All leaders, from religious leaders, political leaders, community leaders, society leaders from politics or the arts, have an important role to play in condemning hate speech.
Today, I would like to share a few reflections and two points with you:
Firstly,research informs us that 80% of the world’s population, women and men, profess to belong to one religion or another.
Religious actors, including religious leaders are influential, often among the most critical cultural gatekeepers in many societies and communities around the world. They can and must play an important role in also advocating for gender equality and also against gender-based violence and harmful practices, such as child marriages or forced conversions.
In Europe, we have also witnessed people turning away from religious affiliations – sometimes because of regressive opinions on gender equality held by religious authorities and communities.
For all the above reasons, it’s imperative to take into account, and critically appreciate when we speak about the rights of religious minorities, why and how religion intersects with the lives of citizens, women, men, girls and boys positively or negatively.
It is also extremely important to ensure that new legislation or bureaucratic decisions are analysed in detail, so as to ensure that they do not intentionally or unintentionally introduce new barriers or discriminations on grounds of faith, race or gender. Similarly updating existing legislation in this respect is also important. Often the devil is in the detail.
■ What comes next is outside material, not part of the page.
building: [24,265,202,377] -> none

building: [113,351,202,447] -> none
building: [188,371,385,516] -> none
Secondly, human rights actors and religious actors need to work together and not in silos.
My second point is that there are many encouraging initiatives connecting human rights actors and religious actors/leaders. This is why I very much welcome today’s event - Just look around us here today.
I have already mentioned the unprecedented roundtable we co-organised in December. One of the most memorable parts of the roundtable was when people that would not have met nor interacted in the past came together – heard others but were also listened to – in the conviction that there is a need to promote interfaith dialogue and that all are necessary to be there to achieve this objective.
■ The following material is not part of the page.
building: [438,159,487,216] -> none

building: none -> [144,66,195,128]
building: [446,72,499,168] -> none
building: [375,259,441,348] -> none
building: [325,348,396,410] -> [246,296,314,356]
Before I conclude, let me say a few word on what we are doing in Europe. The EU’s Fundamental Rights Agency (FRA) is also stepping in the area of religion and human rights in Europe, which is both necessary and important. In 2019 EU launched a Global Exchange platform on Religion and Society, some of you here today were present at the launch. This platform reaffirmed the need for different actors (religious and non-religious) to actively exchange positive experiences of inter/intra-faith harmony and co-existence.
I am a firm believer that bringing closer religion and human rights can open innovative and unexpected common grounds.
The EU in Pakistan will continue catalysing inter/intra-faith roundtables with Pakistani partners and I hope these initiatives can generate real positive changes in peoples’ lives.
Thank you very much for your attention and congratulations again to the organisers and participants for committing to finding ways to promote religious freedom – we all have to do our part.
I am looking forward to continue engaging with all of you.